My understanding was that I need to specify a host address (in this case the Pod IP, at the very least, to create a DestinationRule.

As it was already mentioned before a service mesh like Istio cares about services. For routing traffic between clients (consumers of the service) and providers (the pods that implements the service) Istio is using the following logic: the VirtualService or the ServiceEntry objects defines that a rquest for a certain service as it is requested by the consumer should be directed to a certain service as it is in the service registry. Then the destination rule allows us to specify how to reach the pods that implement that service.

here you can read about subsets: istio. io/docs/reference/config/istio.networking.v1alpha3/#Subset but basically the subset is used to identify a subset of the endpoints of a service, but in your case there is no service defined.

For your case, I think the situation is a bit delicate. I suppose you are trying to build a HA redis with multiple redis instances and sentinel as described here: https://redislabs.com/redis-features/high-availability

If you’re trying to run redis on kubernetes, then have a look at this also: https://redislabs.com/redis-features/kubernetes

I am trying to achieve the same following your comment,I am getting “no healthy upstream” error.

I was able to get mTLS working with our cluster which uses direct pod<->pod communication by using option 2 per @spikecurtis’s reply above ([Question] Enable in-mesh pod to communicate with another in-mesh pod using PodIP (mTLS enabled))

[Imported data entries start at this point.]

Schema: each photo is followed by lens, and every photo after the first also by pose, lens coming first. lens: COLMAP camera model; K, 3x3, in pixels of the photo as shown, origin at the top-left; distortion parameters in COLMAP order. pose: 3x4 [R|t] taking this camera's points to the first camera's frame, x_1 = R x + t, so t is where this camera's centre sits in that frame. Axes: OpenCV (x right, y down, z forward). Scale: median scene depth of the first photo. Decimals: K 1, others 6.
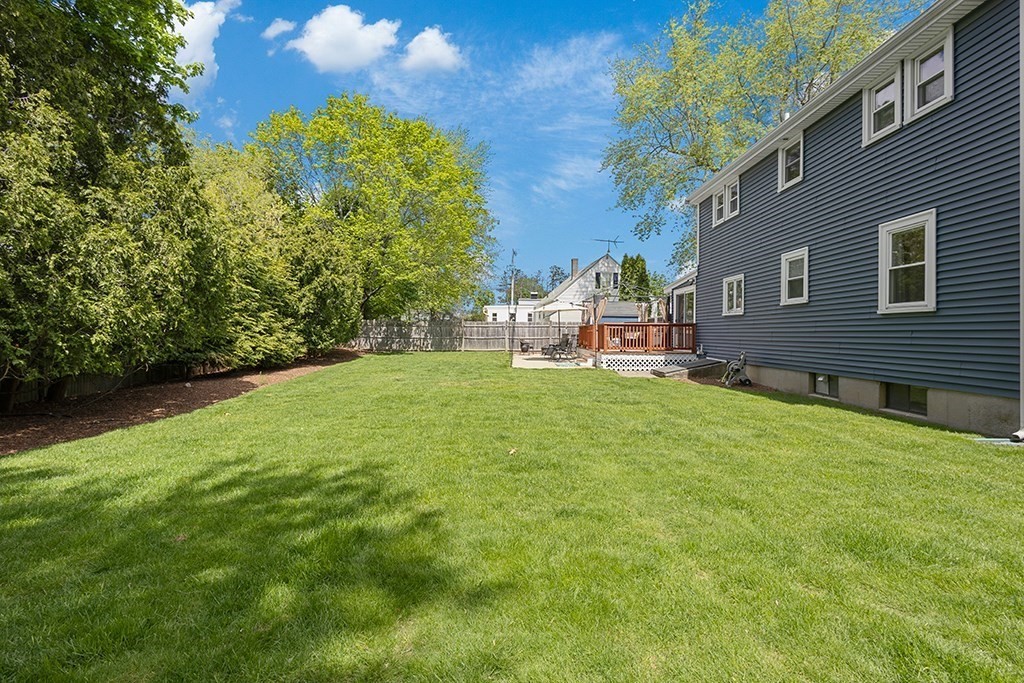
lens RADIAL K [[466.1, 0, 509.8], [0, 466.1, 329.3], [0, 0, 1]] dist [0.004136, 0.000504]
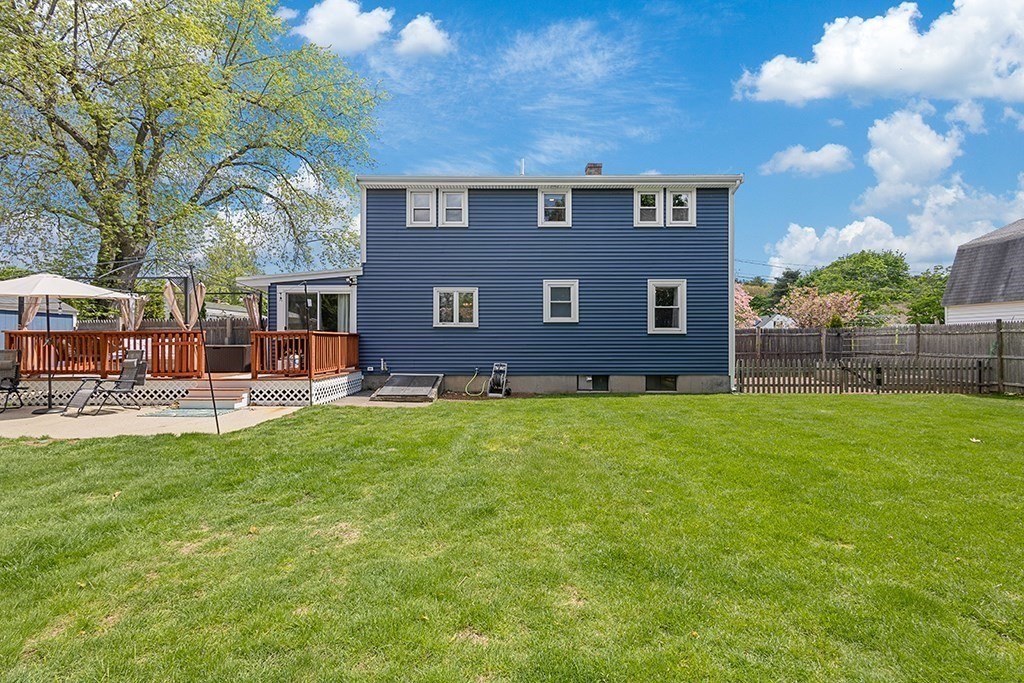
lens RADIAL K [[484.3, 0, 512.0], [0, 484.3, 341.5], [0, 0, 1]] dist [0.003707, 0.000263]
pose [[-0.000154, -0.005840, 0.999983, -0.791473], [-0.006850, 0.999959, 0.005839, -0.010580], [-0.999977, -0.006849, -0.000194, 1.288108]]
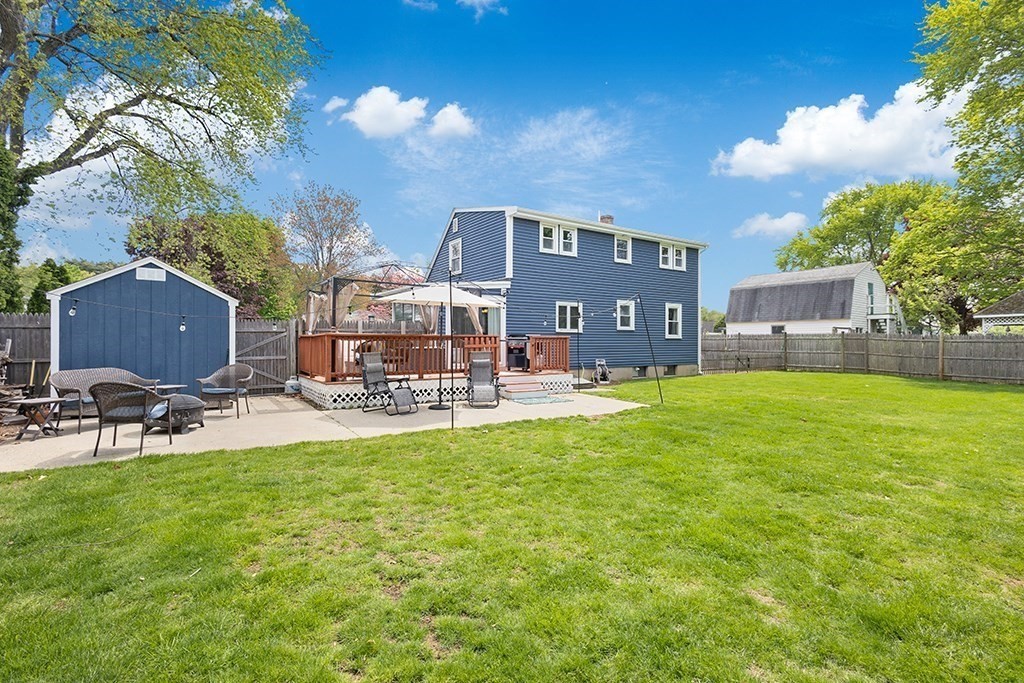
lens RADIAL K [[484.3, 0, 512.0], [0, 484.3, 341.5], [0, 0, 1]] dist [0.003707, 0.000263]
pose [[-0.561229, -0.002275, 0.827657, -0.784527], [-0.008483, 0.999960, -0.003003, -0.001004], [-0.827617, -0.008707, -0.561226, 2.741965]]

Are there any scaling concerns here with this approach/workaround? For example, if there were many pods in the cluster. I’m digging into the envoy internals and it looks like the routes/endpoints are all going through the InboundPassthroughClusterIpv4 which seems fine and good. But just wanted to see if anyone has found a practical limit to this approach with TLS enabled and using pod2pod comms.

I posted this. Want to understand what you think about my approach.